Ve daha yüzlercesi...
PARTİ SANAT İÇ İÇE
Bu yıl 23 ülkeden 108 galeri ve 520 sanatçı görücüye çıkacak dört gün boyunca. Tek tek isim saymak abes geliyor artık, hem bir diğerine haksızlık hem de herkesi mıknatıslayan eser başka oluyor. Ama Cİ'nın artık nasıl da dünyalı olduğuna işaret etmek için New York'tan Marlborough ve Andipa, Londra'dan Kashya Hildebrand, Berlin'den Kornfeld, Roma'dan Russo, Paris'ten Lelong diye çıtlatalım birkaç galeriyi.
Pazar akşamına kadar sadece Lütfi Kırdar Uluslararası Kongre ve Sergi Sarayı ile İstanbul Kongre Merkezi'nde değil, şehrin dört bir yanında da sergiler ve çağdaş sanat etkinlikleri var. Rehberli turlar, konuşmalar, stüdyo ziyaretleri...
Daha kalantorlar için özel yemekler, ev davetleri...
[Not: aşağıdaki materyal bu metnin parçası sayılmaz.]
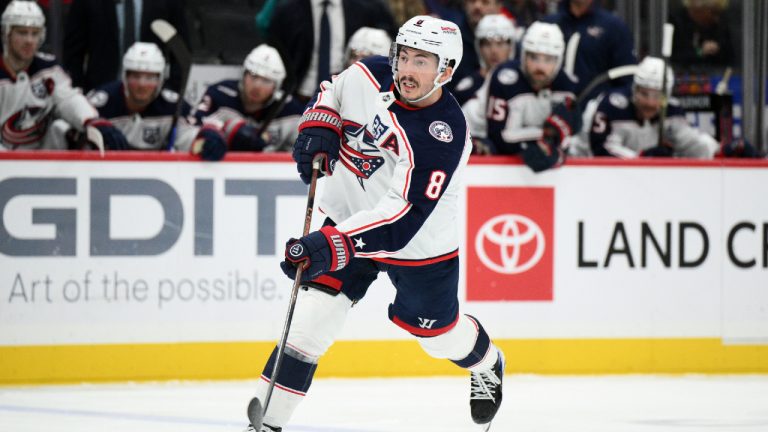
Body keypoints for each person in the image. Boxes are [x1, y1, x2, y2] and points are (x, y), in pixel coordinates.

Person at [246, 15, 505, 432]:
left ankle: (489, 363)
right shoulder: (369, 73)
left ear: (447, 70)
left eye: (422, 61)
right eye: (403, 57)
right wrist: (320, 121)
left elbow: (401, 218)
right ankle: (267, 423)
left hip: (417, 245)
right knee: (311, 321)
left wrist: (330, 244)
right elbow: (333, 90)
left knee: (436, 336)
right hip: (349, 213)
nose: (406, 70)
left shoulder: (442, 135)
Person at [0, 0, 123, 151]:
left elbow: (68, 98)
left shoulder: (49, 68)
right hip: (4, 164)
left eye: (35, 33)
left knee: (63, 127)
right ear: (6, 33)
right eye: (22, 33)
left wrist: (92, 120)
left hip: (41, 160)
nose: (29, 40)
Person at [85, 41, 225, 159]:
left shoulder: (174, 107)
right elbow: (73, 133)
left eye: (150, 78)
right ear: (125, 76)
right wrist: (92, 131)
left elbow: (188, 137)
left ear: (160, 80)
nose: (142, 84)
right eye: (135, 76)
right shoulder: (99, 103)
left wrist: (204, 139)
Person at [484, 21, 580, 171]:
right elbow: (498, 138)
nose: (540, 67)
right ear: (523, 56)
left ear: (559, 61)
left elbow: (570, 136)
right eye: (534, 57)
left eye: (548, 59)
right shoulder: (505, 78)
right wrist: (543, 136)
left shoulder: (567, 84)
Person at [587, 56, 719, 159]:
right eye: (644, 94)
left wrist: (719, 150)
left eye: (658, 96)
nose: (650, 103)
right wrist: (642, 158)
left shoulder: (672, 111)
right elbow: (601, 150)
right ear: (635, 89)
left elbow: (694, 146)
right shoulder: (613, 106)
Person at [266, 0, 396, 101]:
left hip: (348, 97)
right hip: (299, 99)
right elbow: (275, 54)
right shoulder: (286, 11)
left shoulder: (366, 8)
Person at [191, 44, 303, 153]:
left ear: (276, 86)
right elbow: (192, 130)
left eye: (266, 80)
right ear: (243, 75)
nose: (257, 86)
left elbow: (302, 154)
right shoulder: (219, 94)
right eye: (253, 76)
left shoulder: (291, 110)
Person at [63, 0, 190, 93]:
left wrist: (171, 89)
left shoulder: (169, 3)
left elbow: (181, 51)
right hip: (100, 95)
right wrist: (78, 91)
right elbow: (73, 52)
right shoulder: (88, 3)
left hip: (152, 97)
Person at [542, 0, 636, 101]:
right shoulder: (547, 24)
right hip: (549, 107)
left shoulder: (614, 27)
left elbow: (628, 79)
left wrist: (605, 104)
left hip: (593, 111)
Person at [454, 13, 517, 106]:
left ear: (511, 47)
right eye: (487, 44)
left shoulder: (522, 85)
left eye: (500, 44)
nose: (494, 51)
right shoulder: (466, 89)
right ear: (478, 47)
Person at [669, 0, 734, 71]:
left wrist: (718, 50)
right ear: (698, 10)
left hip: (715, 74)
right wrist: (700, 52)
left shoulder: (718, 25)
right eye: (713, 13)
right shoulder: (677, 22)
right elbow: (675, 57)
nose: (716, 18)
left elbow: (730, 59)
Çarşamba akşamı Anima Gallery'nin, Galerist'in, Önder Öztarhan'ın verdiği özel yemekler vardı. Yönetim Kurulu Başkanı Ali Güreli'nin daveti Lucca'daydı. İstanbul Art News ve Lucca ortaklığındaki parti ise Karaköy'deki Liman'daydı. İçeri girmeye çalışan şöhretli kalabalık, kaldırımda enstalasyon oldu! Parti bahane, sanat şahane, diye bağlayayım.